##### DATA EXCERPTS

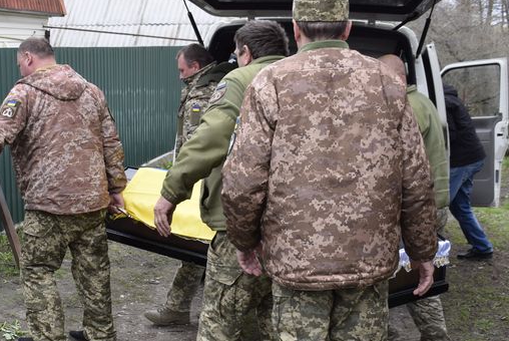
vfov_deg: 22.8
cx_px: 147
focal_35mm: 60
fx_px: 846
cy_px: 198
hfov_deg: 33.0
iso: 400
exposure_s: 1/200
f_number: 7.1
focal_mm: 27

##########
##### DATA EXCERPTS

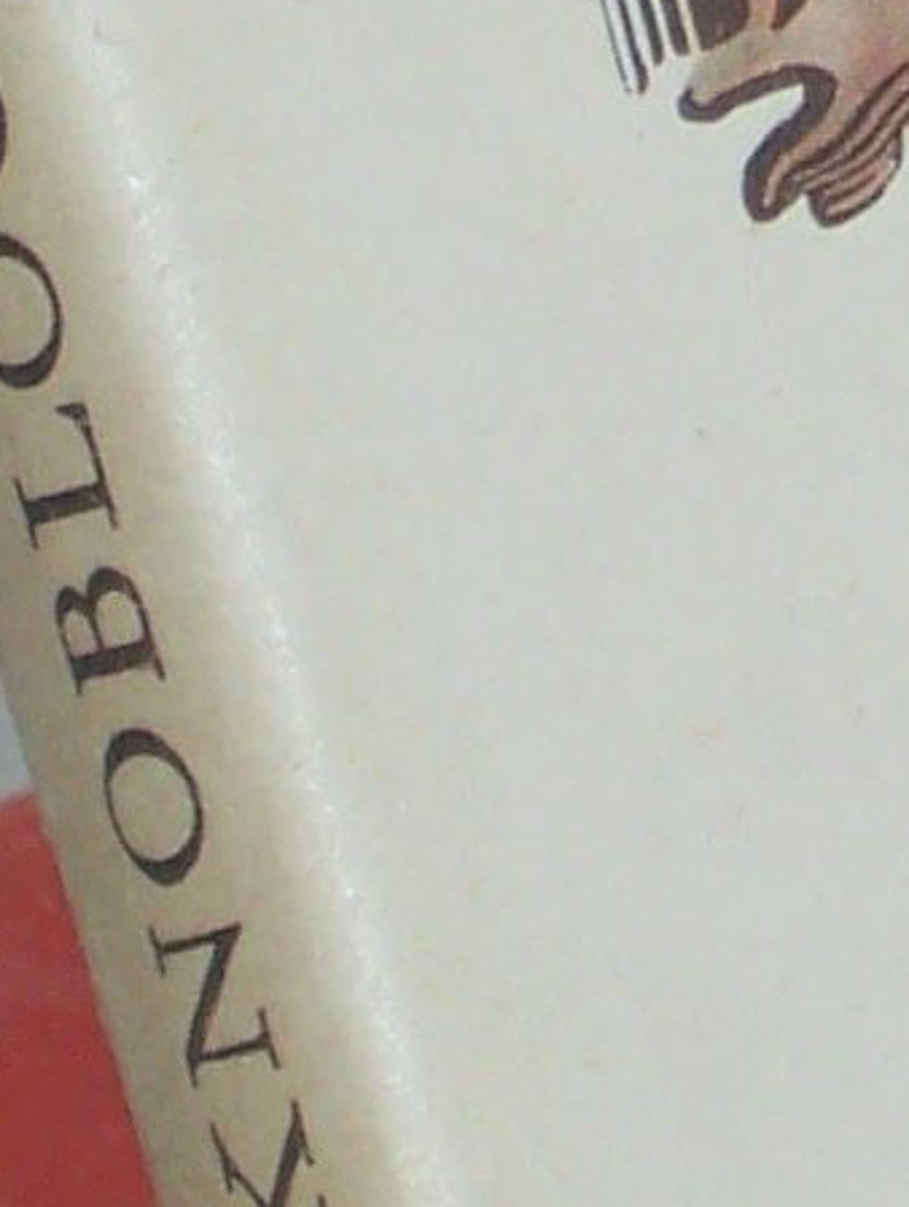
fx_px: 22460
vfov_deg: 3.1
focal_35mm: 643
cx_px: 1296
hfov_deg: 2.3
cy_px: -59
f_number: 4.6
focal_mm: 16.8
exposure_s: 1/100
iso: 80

##########
##### DATA EXCERPTS

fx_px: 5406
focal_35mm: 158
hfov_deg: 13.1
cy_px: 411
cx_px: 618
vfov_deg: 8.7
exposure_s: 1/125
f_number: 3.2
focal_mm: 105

##########

### TO-DO ITEM
Reproduce exactly the stretch of the material above that starts at the line with "vfov_deg: 22.8" and ends at the line with "focal_mm: 27", both included, and nothing else.

### TASK OUTPUT
vfov_deg: 22.8
cx_px: 147
focal_35mm: 60
fx_px: 846
cy_px: 198
hfov_deg: 33.0
iso: 400
exposure_s: 1/200
f_number: 7.1
focal_mm: 27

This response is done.